There's not a shortage of acts out there bringing the roots music to a more contemporary audience, a trend I welcome, by the way. Swamp Cabbage and Paul Thorn are just a couple of other examples we highlighted here. Everyone's got their own unique approach to roots music these days. Mattison and Olsen get it done primarily by excelling in the songwriting and singing department.
Since their days playing together in the Minneapolis, Minnesota area during the mid-nineties, Mattison (vocals) and Olsen (vocals, guitar) have forged a musical partnership writing songs and performing together that took them to New York in 1997. Years of steady gigging in the NYC area culminated in their first album six years later.
When the Derek Trucks Band made Mattison their lead vocalist back in 2002, it was the equivalent of Derek Trucks' Jeff Beck belatedly finding his Rod Stewart with Mattison. Mattison's pipes are intense, moderately raspy but pliable, which brought the perfect soulful and hard rocking vocal complement to Trucks' highly distinctive, southern-fried guitar attack. There's just as much reason to listen to Mattison as there is Trucks on DTB's widely cheered Songlines from a couple of years ago, and that's saying a lot.
Olsen takes a less visible role in the band but it's just as important. He lends songwriting acumen, some Delta guitar, and a singing voice that isn't a strong as Mattison's---few are---but provides a nice counterpoint and backing. When Scrapomatic is on hiatus, Olsen stays busy as a bandleader in New York.

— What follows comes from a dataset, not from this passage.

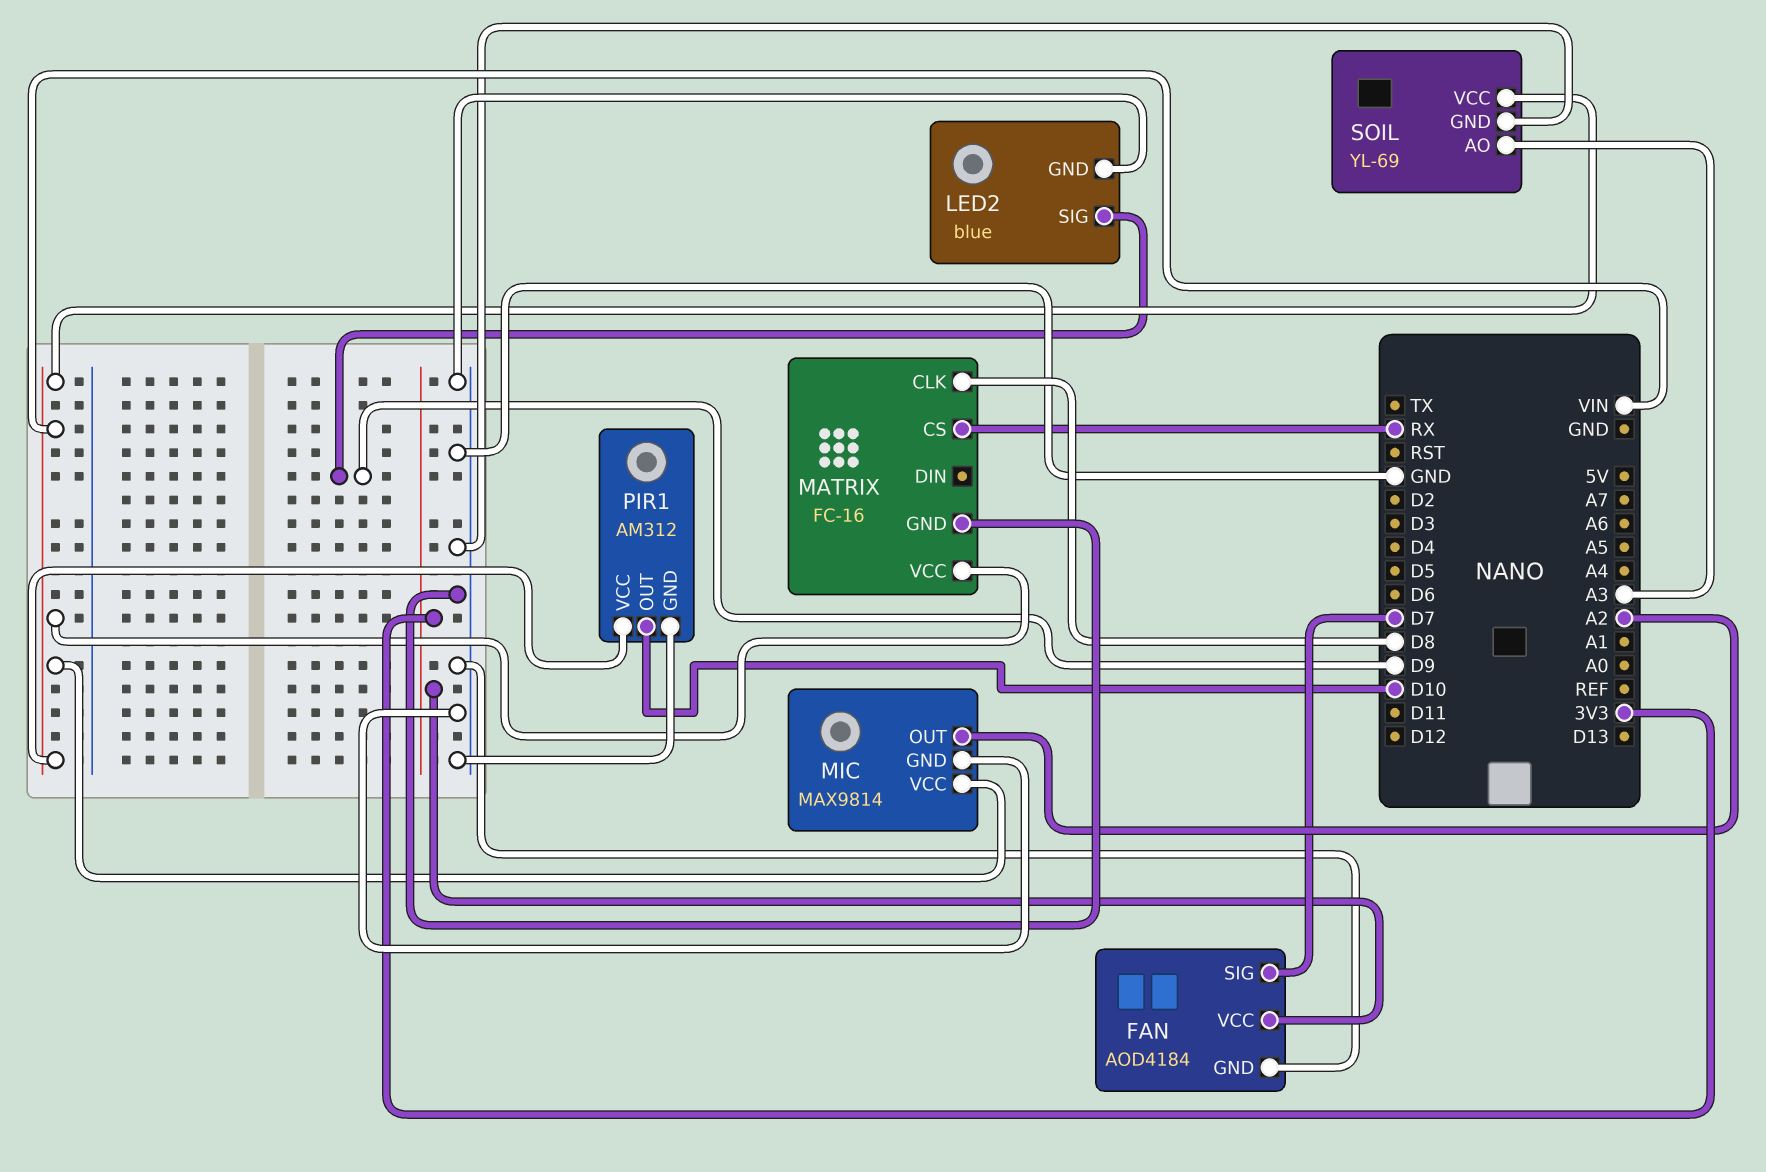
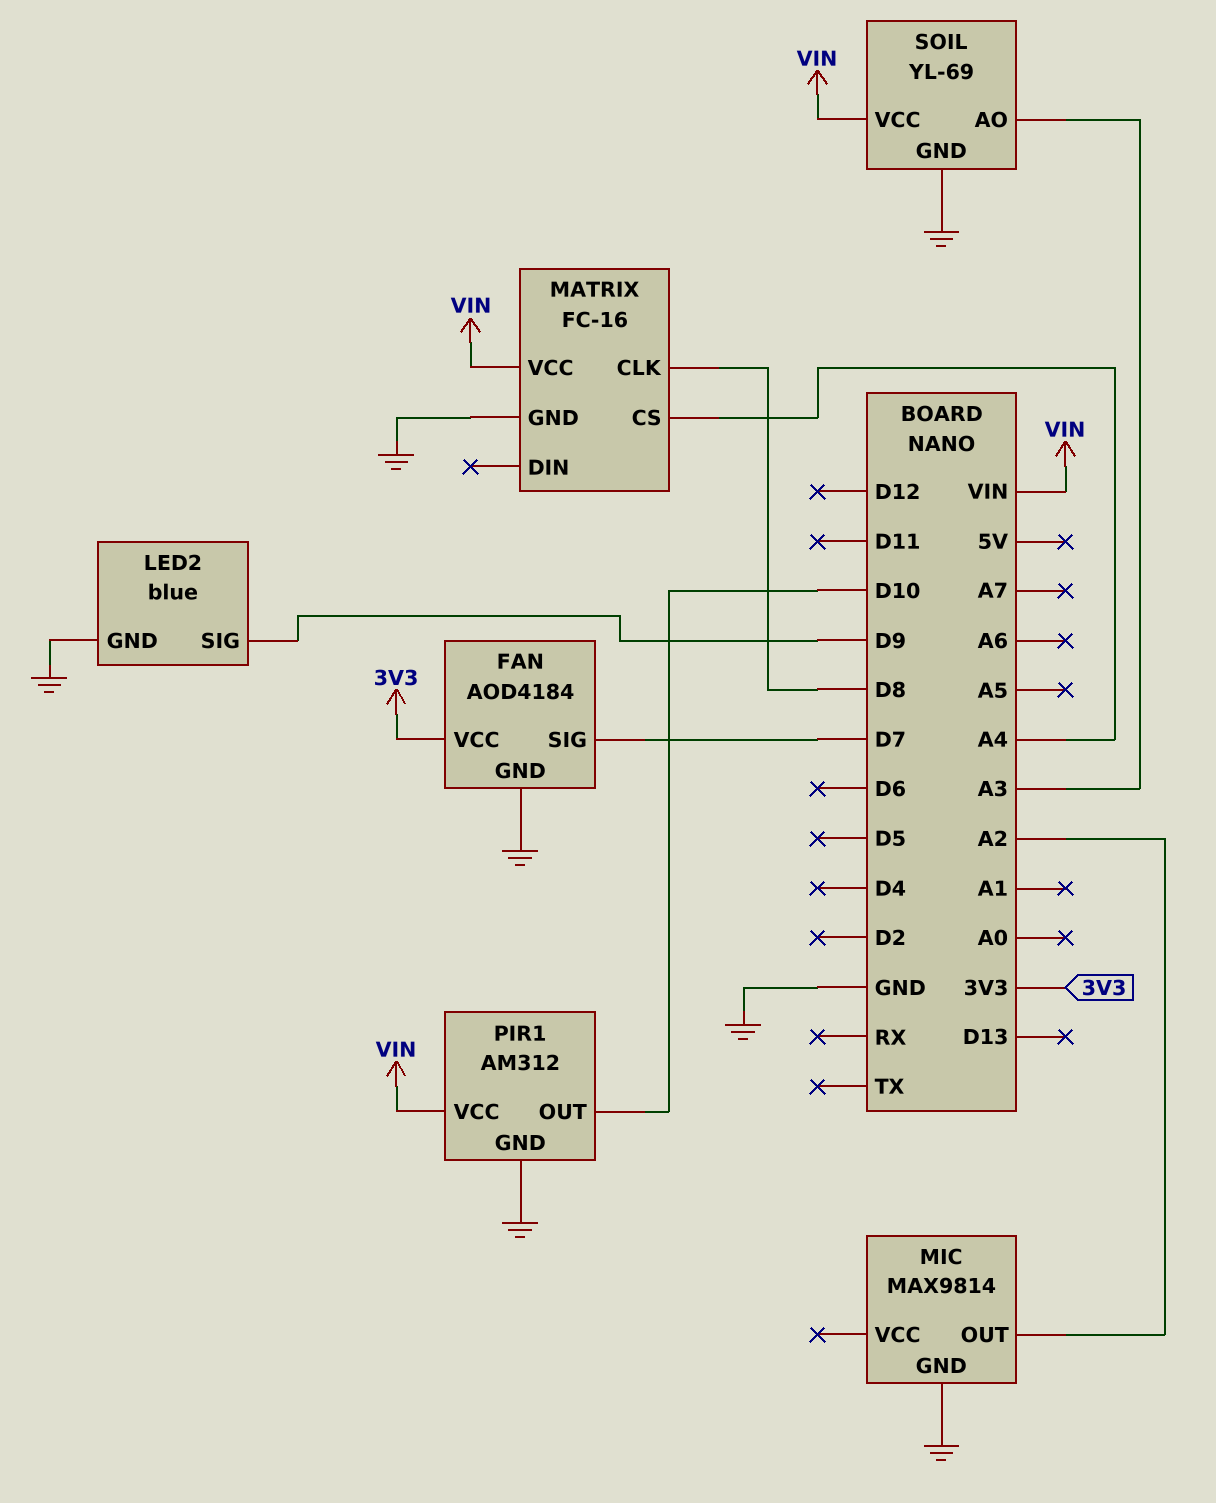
MATRIX pin CS: RX -> A4
MIC pin VCC: VIN -> none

Scrapomatic is a band with a cool name and the music to match. While 2003's self-titled debut was a fine start, Sidewalk Caesars is rootsier and much more focused (I haven't had the opportunity to listen to the second album, Alligator Love Cry, quite yet).

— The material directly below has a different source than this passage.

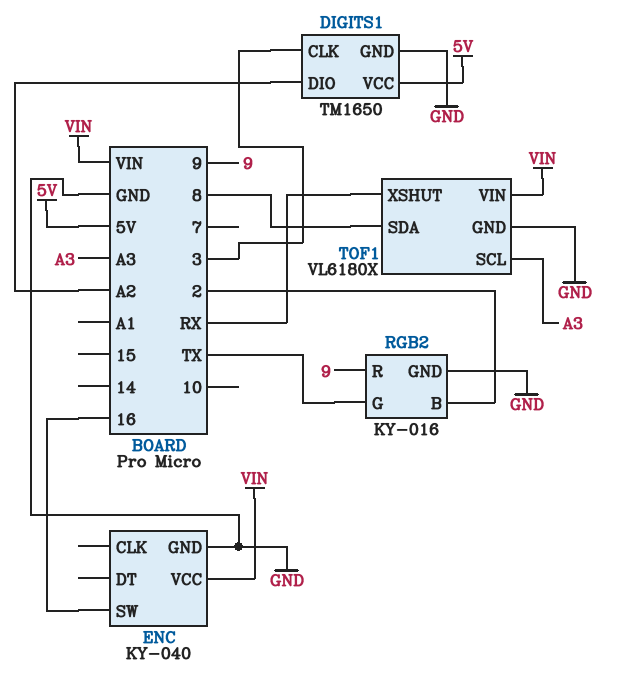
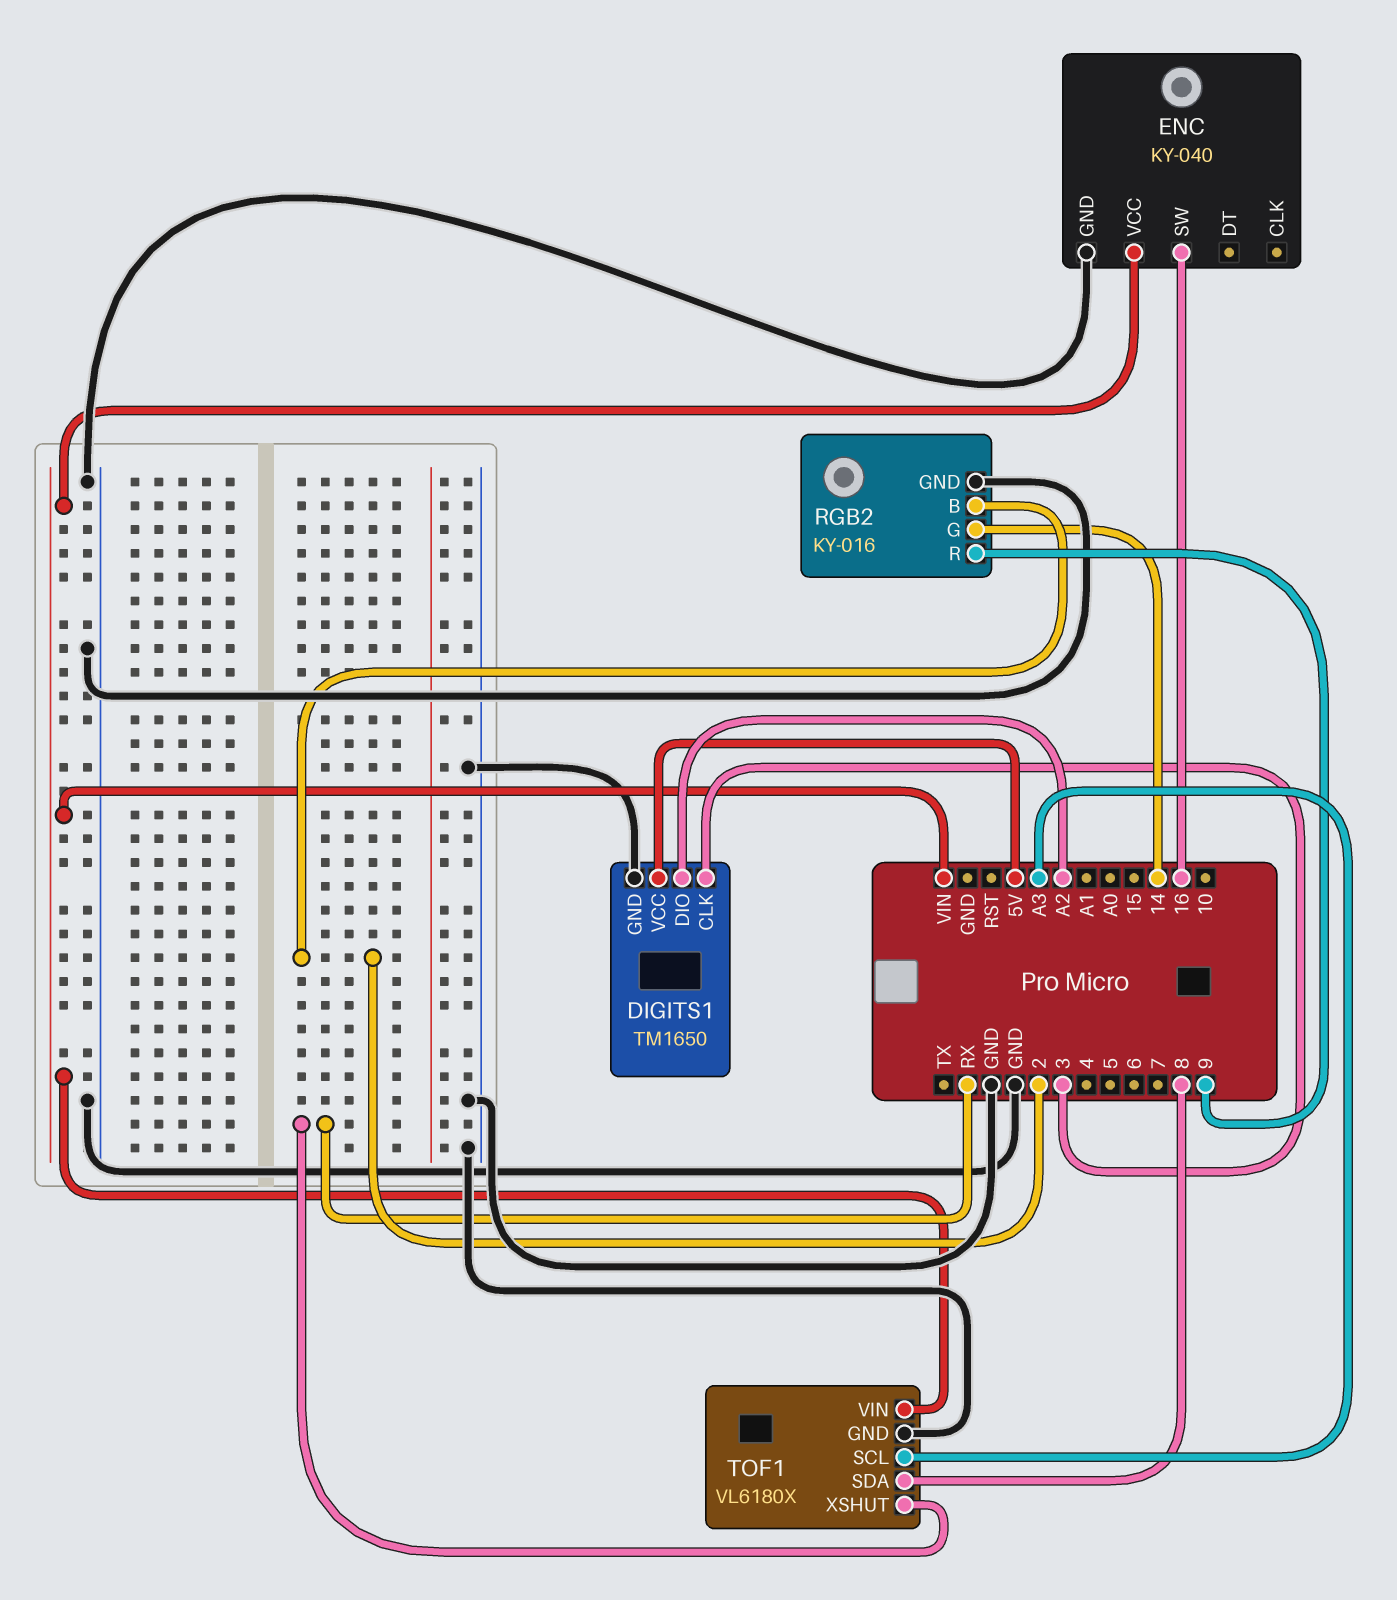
RGB2 pin G: TX -> 14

Lyrically speaking, the focus is often on excessive libating ("find me in the drink house, three sheets to the wind," "drinking all that liquor, man I never been sicker," "a young man got his shoes wet in a drunken revival"). There's also tales of heartache ("Long Gone") and yearning ("He Called My Name," "I Want the Truth").
Through it all, the spirit of the Delta music from guys like Howlin' Wolf, Skip James, and Mississippi John Hurt shine through in a somewhat more contemporary setting.